After years of whispers, direct statements and white papers 2023 should be the year it happens. What? A merger between Dish Network and DirecTV. Both services launched in the shadow of the cable business as an alternative, and in some cases where cable lines were not accessible, a necessity. When DirecTV launched the NFL Sunday Ticket in the face of cable dominance it shook up the sports world and changed the way people could approach national and regional sports broadcasts. Dish Network sans the football package also worked to offer competitive rates on the big bundle. And at the time it was seen as a different kind of product. As the landscape of TV has changed the satellite TV industry which at this point really is just Dish and DirecTV are just seen with cable as “Pay TV”/Cable. In a sort of repeat of history, both Dish and DirecTV were also early pioneers in the Virtual MVPD world, which is the industry’s way of describing the cable replacement packages like Sling TV, DirecTV Stream, Hulu with live TV, and others.
Dish was first on the scene with Sling TV in February 2015 while DirecTV parent company AT&T followed Dish (and Sony whose own service PlayStation Vue was later shuttered) in November 2016. The move seemed to be both a leap into a new market and a measure to offer a replacement (for their by-then-aging) satellite networks. The two coexisted with cable providers for years but an overall drop in subscribers within the pay-TV industry and a notable 11% decline yearly in the satellite market alone points to the need for action by one company or the other. And DirecTV looks like the one more likely to get scooped up. For one, the company is privately held. So there are no shareholders to deal with as far as merger agreements. And on top of that, the company has been in cost-cutting mode recently laying off roughly 10% of its upper ranks just this week. It would be presumptuous at this point to say if it is ever going to happen it would be now but chances seem stronger now than ever.

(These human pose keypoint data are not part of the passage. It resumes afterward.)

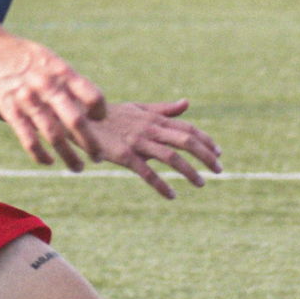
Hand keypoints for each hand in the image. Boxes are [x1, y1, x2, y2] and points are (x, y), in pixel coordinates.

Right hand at [0, 33, 105, 171]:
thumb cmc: (24, 55)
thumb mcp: (50, 58)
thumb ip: (67, 80)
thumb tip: (88, 103)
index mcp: (62, 72)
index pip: (92, 96)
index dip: (100, 111)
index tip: (99, 119)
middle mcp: (47, 86)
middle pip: (76, 121)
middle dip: (91, 144)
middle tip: (99, 157)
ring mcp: (28, 100)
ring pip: (54, 136)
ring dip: (69, 156)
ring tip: (78, 167)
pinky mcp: (10, 111)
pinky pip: (29, 140)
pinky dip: (41, 155)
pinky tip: (50, 161)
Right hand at [78, 97, 220, 198]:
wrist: (79, 119)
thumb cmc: (109, 115)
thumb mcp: (138, 108)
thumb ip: (163, 109)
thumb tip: (186, 103)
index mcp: (154, 118)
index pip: (188, 129)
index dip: (206, 140)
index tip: (219, 153)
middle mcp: (149, 128)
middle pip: (186, 141)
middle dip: (206, 155)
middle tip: (220, 169)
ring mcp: (137, 142)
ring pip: (171, 157)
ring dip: (190, 171)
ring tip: (202, 184)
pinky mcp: (124, 155)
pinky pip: (146, 172)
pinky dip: (161, 185)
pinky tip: (171, 195)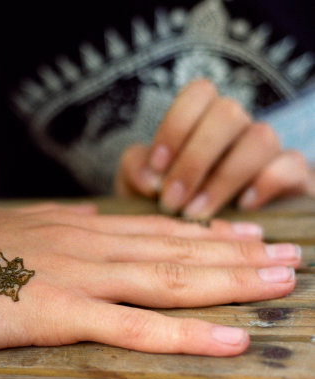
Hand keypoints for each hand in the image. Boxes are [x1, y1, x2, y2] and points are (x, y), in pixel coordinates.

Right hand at [0, 203, 300, 378]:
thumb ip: (47, 230)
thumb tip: (87, 224)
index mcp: (62, 224)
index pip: (145, 228)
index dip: (198, 231)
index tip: (240, 233)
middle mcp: (77, 241)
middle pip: (169, 248)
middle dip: (232, 253)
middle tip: (285, 256)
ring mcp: (70, 275)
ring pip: (164, 279)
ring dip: (226, 282)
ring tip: (277, 283)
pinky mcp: (54, 312)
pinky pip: (133, 327)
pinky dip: (185, 334)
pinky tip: (229, 339)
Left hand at [115, 79, 309, 217]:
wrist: (208, 234)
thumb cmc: (170, 199)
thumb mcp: (144, 184)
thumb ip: (137, 170)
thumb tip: (149, 179)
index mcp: (203, 118)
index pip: (199, 92)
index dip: (176, 126)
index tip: (156, 169)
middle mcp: (238, 127)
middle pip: (228, 112)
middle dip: (195, 160)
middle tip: (171, 201)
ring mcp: (268, 150)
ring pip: (261, 137)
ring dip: (223, 179)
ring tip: (196, 213)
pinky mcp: (294, 177)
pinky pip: (291, 166)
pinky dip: (265, 185)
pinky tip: (241, 208)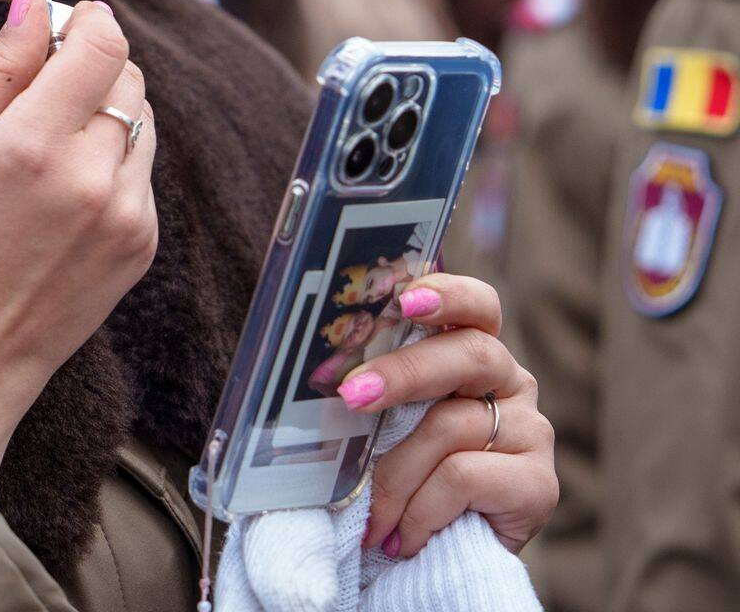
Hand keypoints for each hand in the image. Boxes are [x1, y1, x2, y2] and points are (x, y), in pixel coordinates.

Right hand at [0, 0, 157, 489]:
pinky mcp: (143, 242)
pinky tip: (57, 193)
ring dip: (103, 111)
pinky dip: (109, 159)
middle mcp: (94, 179)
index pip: (102, 44)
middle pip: (128, 74)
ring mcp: (128, 216)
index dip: (86, 19)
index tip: (61, 22)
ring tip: (43, 149)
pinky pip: (141, 167)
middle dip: (89, 65)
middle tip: (36, 92)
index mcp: (33, 148)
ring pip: (142, 118)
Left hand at [336, 274, 557, 557]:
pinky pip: (463, 477)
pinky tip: (401, 536)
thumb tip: (312, 373)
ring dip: (395, 474)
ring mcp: (530, 431)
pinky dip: (420, 509)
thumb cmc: (400, 477)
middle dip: (403, 372)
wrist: (437, 559)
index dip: (447, 294)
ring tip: (371, 515)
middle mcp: (510, 383)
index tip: (405, 298)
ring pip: (451, 425)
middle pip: (469, 354)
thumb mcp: (380, 425)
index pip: (476, 306)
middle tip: (351, 394)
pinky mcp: (540, 484)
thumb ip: (369, 389)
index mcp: (471, 354)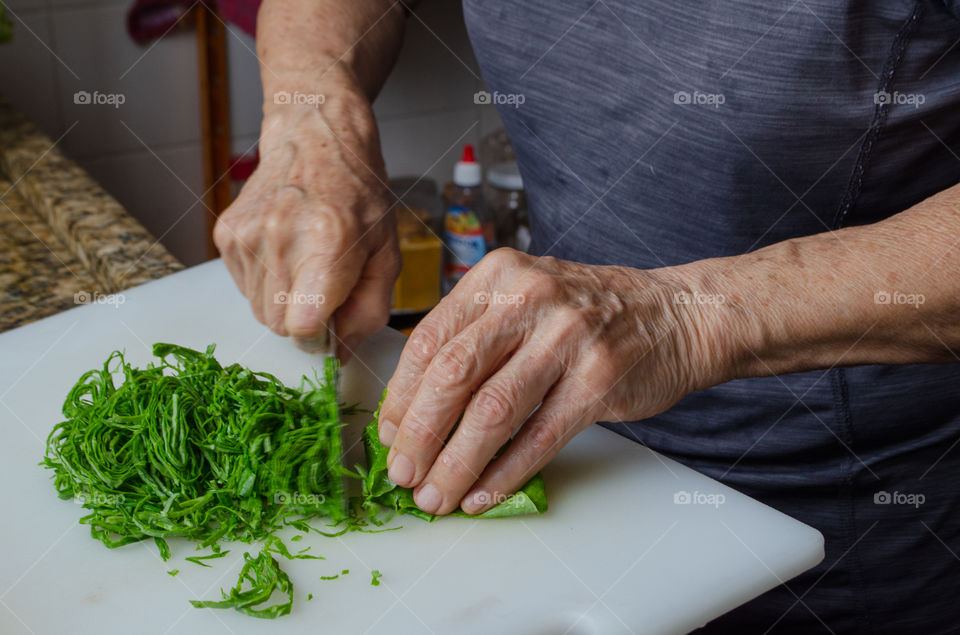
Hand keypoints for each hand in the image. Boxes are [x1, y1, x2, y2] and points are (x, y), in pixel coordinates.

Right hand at [213, 78, 399, 359]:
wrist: (315, 138)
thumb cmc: (359, 195)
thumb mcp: (386, 252)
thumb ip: (370, 309)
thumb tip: (342, 353)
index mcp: (327, 244)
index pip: (303, 327)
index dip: (321, 334)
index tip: (335, 318)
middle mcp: (279, 239)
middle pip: (279, 325)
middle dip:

As far back as August 2021, Dish Network Chairman Charlie Ergen repeatedly stated that a DirecTV-Dish merger—whether it’s this year or in 10 years—is “inevitable.” He reiterated that stance earlier this month, saying a merger is more of a “timing issue” than anything else. later in early 2022 Lightshed analyst Rich Greenfield told Fierce Media “We believe the regulatory risks today are not high given the state of the Pay TV market. Frankly, if [Dish Network Chairman Charlie] Ergen can’t get it announced this year, it might never happen,” He further mentioned that DTV could suffer more losses if (as happened) the company lost NFL Sunday Ticket.
In the third quarter of 2022, Dish Network had 7.6 million pay-TV subscribers including 2.41 million Sling TV subscribers. DirecTV and AT&T’s entire former TV operation counts around 13 million subscribers. These include the satellite business, its streaming product, (now called DirecTV Stream), and the few remaining U-Verse customers. This means that if a merger takes place the new company would have over 20 million customers. How profitable the satellite side of the business would be is debatable. We believe that Dish would work to convert customers instead to Sling TV and create a behemoth service that would dwarf all of the rest of the VMVPDs combined. Whether they could hold on to all of those customers is another thing. A key point may be the ability to offer local broadcast channels through a new combined service. Dish Network through Sling offered a less expensive streaming package than most competitors partially by eschewing broadcast fees and encouraging customers to use antennas to receive over-the-air signals.
Is DirecTV in a cost-cutting mode in order to prepare for a sale? Can Sling TV become the largest streaming provider in the industry? If Dish were to make the move, would it then push for satellite rights to the NFL? If the company makes an aggressive move it could really shake up the industry. We will be keeping a close eye on this going forward.